1. The extent to which the intern and the employer clearly understand that there is no expectation of compensation. Any promise of compensation, express or implied, suggests that the intern is an employee – and vice versa;
2. The extent to which the internship provides training that would be similar to that which would be given in an educational environment, including the clinical and other hands-on training provided by educational institutions;
3. The extent to which the internship is tied to the intern’s formal education program by integrated coursework or the receipt of the academic credit;
4. The extent to which the internship accommodates the intern’s academic commitments by corresponding to the academic calendar;
5. The extent to which the internship’s duration is limited to the period in which the internship provides the intern with beneficial learning;
6. The extent to which the intern’s work complements, rather than displaces, the work of paid employees while providing significant educational benefits to the intern; and 7. The extent to which the intern and the employer understand that the internship is conducted without entitlement to a paid job at the conclusion of the internship.

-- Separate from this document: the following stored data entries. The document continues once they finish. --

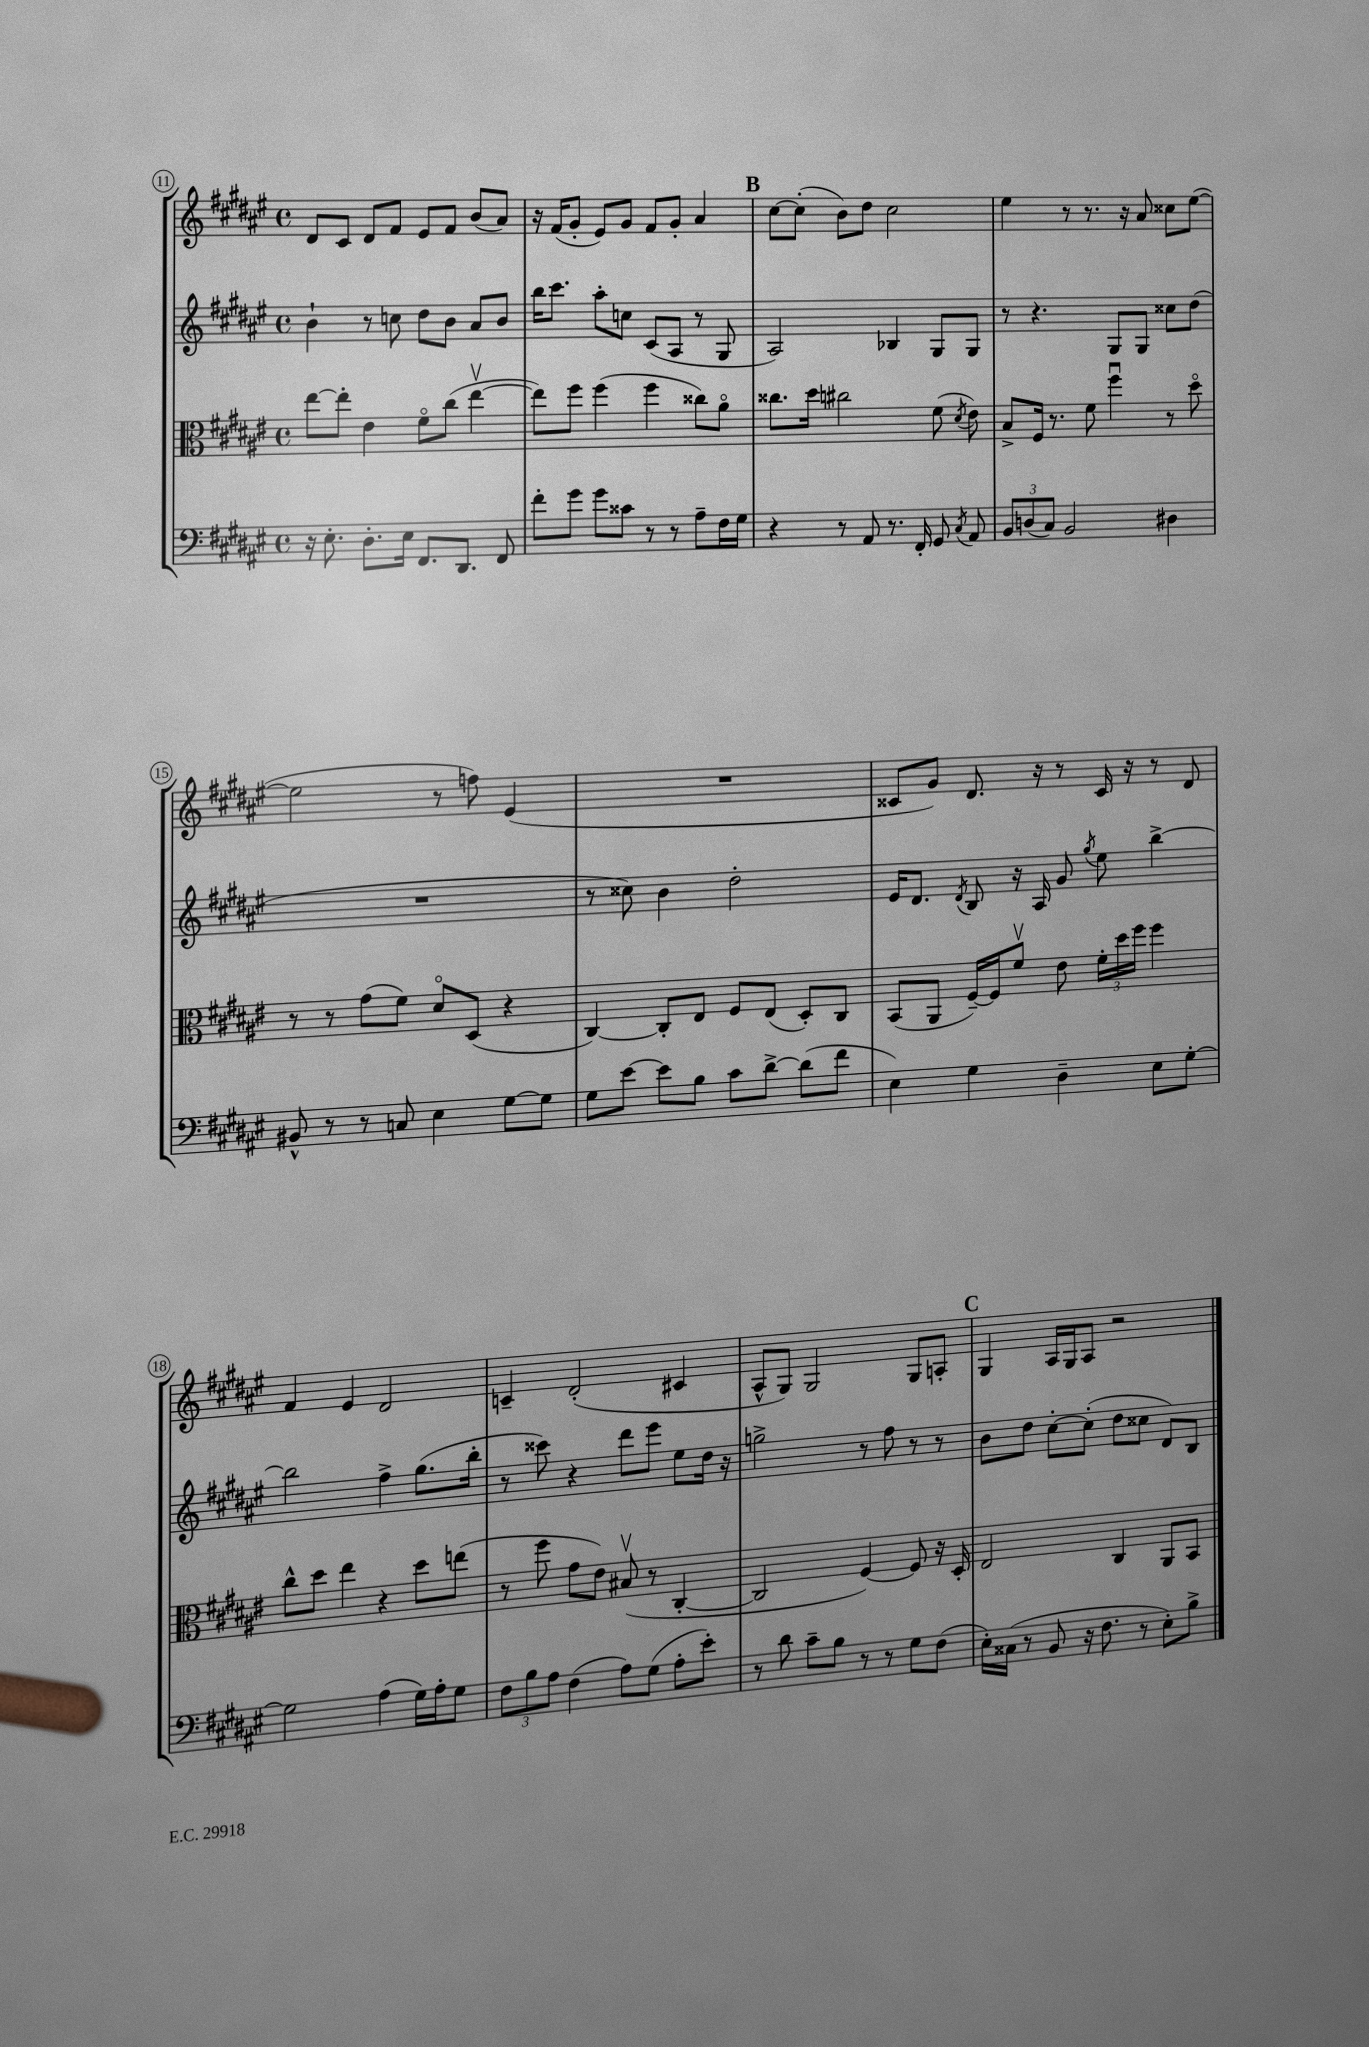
<<
\new StaffGroup <<
\new Staff = "s0" {
    \clef treble \key fis \major \defaultTimeSignature \time 4/4
    \autoBeamOff dis'8[ cis'8] dis'8[ fis'8] eis'8[ fis'8] b'8[( ais'8]) |
    r16 fis'16[( gis'8]-. eis'8[) gis'8] fis'8[ gis'8]-. ais'4 |
    \mark \markup { \bold "B" } cis''8[~ cis''8]-.( b'8[) dis''8] cis''2 |
    eis''4 r8 r8. r16 ais'8 cisis''8[ eis''8]~( |
    eis''2 r8 f''8) eis'4( |
    R1 |
    cisis'8[ gis'8]) dis'8. r16 r8 cisis'16 r16 r8 dis'8 |
    fis'4 eis'4 dis'2 |
    c'4-- dis'2-.( cis'4 |
    ais8[-^ gis8]) gis2 gis8[ a8]-. |
    \mark \markup { \bold "C" } gis4 ais16[ gis16 ais8] r2 \bar "|." |
}
\new Staff = "s1" {
    \clef treble \key fis \major \defaultTimeSignature \time 4/4
    \autoBeamOff b'4-! r8 c''8 dis''8[ b'8] ais'8[ b'8] |
    b''16[ cis'''8.] ais''8[-. c''8] cis'8[( ais8] r8 gis8 |
    \mark \markup { \bold "B" } ais2) bes4 gis8[ gis8] |
    r8 r4. gis8[ gis8] cisis''8[ dis''8]( |
    R1 |
    r8 cisis''8) b'4 dis''2-. |
    eis'16[ dis'8.] \acciaccatura { dis'8 } b8 r16 ais16 gis'8 \acciaccatura { gis''8 } eis''8 b''4~-> |
    b''2 fis''4-> gis''8.[( b''16]-. |
    r8 cisis'''8) r4 dis'''8[ eis'''8] eis''8[ dis''16] r16 |
    g''2-> r8 fis''8 r8 r8 |
    \mark \markup { \bold "C" } b'8[ dis''8] cis''8[~-. cis''8]-.( dis''8[ cisis''8] dis'8[) b8] \bar "|." |
}
\new Staff = "s2" {
    \clef alto \key fis \major \defaultTimeSignature \time 4/4
    \autoBeamOff eis''8[~ eis''8]-. eis'4 fis'8[\flageolet cis''8]( eis''4~\upbow |
    eis''8[) fis''8] fis''4( fis''4 cisis''8[) ais'8]\flageolet |
    \mark \markup { \bold "B" } cisis''8.[ dis''16] cis''2 fis'8( \acciaccatura { dis'8 } eis'8) |
    b8[-> fis16] r8. fis'8 fis''4\downbow r8 dis''8\flageolet |
    r8 r8 gis'8[( fis'8]) dis'8[\flageolet dis8]( r4 |
    cis4~) cis8[-. eis8] fis8[ eis8]( dis8[-.) cis8] |
    b,8[( ais,8] fis16[~--) fis16 fis'8]\upbow eis'8 \tuplet 3/2 { fis'16[-. dis''16 fis''16] } fis''4 |
    cis''8[-^ dis''8] eis''4 r4 dis''8[ e''8]( |
    r8 fis''8 gis'8[ eis'8]) bis8\upbow( r8 cis4~-. |
    cis2 fis4~) fis8 r16 dis16-. |
    \mark \markup { \bold "C" } eis2 cis4 ais,8[ b,8] \bar "|." |
}
\new Staff = "s3" {
    \clef bass \key fis \major \defaultTimeSignature \time 4/4
    \autoBeamOff r16 eis8.-. dis8.[-. eis16] fis,8.[ dis,8.] fis,8 |
    fis'8[-. gis'8] gis'8[ cisis'8] r8 r8 ais8[-- fis16 gis16] |
    \mark \markup { \bold "B" } r4 r8 ais,8 r8. fis,16-. gis,8 \acciaccatura { cis8 } ais,8 |
    \tuplet 3/2 { b,8[ d8( cis8]) } b,2 dis4 |
    bis,8-^ r8 r8 c8 eis4 gis8[~ gis8] |
    gis8[ eis'8]~ eis'8[ b8] cis'8[ dis'8]~-> dis'8[( fis'8] |
    eis4) gis4 dis4-- eis8[ gis8]~-. |
    gis2 ais4( gis16[) ais16-. gis8] |
    \tuplet 3/2 { fis8[ b8 ais8] } fis4( ais8[) gis8]( ais8[-. eis'8]-.) |
    r8 dis'8 cis'8[-- b8] r8 r8 gis8[ fis8]( |
    \mark \markup { \bold "C" } eis16[-.) cisis16]( r8 b,8 r16 fis8. r8 eis8[-.) b8]-> \bar "|." |
}
>>
>>
\layout { \context { \Score currentBarNumber = #11 \override BarNumber.stencil = #(make-stencil-circler 0.1 0.3 ly:text-interface::print) } }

The Court stated that all of these factors and other relevant evidence should be balanced and that no one factor was dispositive. The Court stated that “[t]he purpose of a bona-fide internship is to integrate classroom learning with practical skill development in a real world setting” and the courts should focus “on the educational aspects of the internship in today’s economy than the DOL factors, which were derived from a 68 year-old Supreme Court decision.” Glatt at 16. The Court vacated the District Court’s decision and remanded it for further proceedings to use “primary beneficiary test.” The Court noted that its decision was limited to for-profit employers. Also importantly for employers, the Second Circuit reversed the District Court’s ruling allowing the plaintiffs to proceed as a class because an intern’s employment status is a “highly individualized inquiry” that is not best suited to be decided as a group. As a result, it may be more difficult for interns to bring class claims in the future.

Considerations

In the wake of the District Court’s decision, some private employers eliminated their internship programs all together. This approach is draconian and deprives interns of an important educational experience in the workplace. As a result of the Second Circuit’s decision, employers in the for-profit sector should re-examine their internship program policies and practices to ensure compliance. Companies should focus on ensuring the educational nature of the internship program and create written acknowledgment forms for the interns regarding the program. Interns should not replace employees or do work expected of employees. The stakes are important because not only can a misclassified intern lead to compensation owed, it can also lead to tax and employee benefit consequences. Finally, companies should be aware that the New York State Department of Labor has its own 11-factor test for interns in the for-profit sector and it has not stated whether it agrees with the Glatt decision. This is certainly an issue to follow for employers and interns as there could be future changes in the law.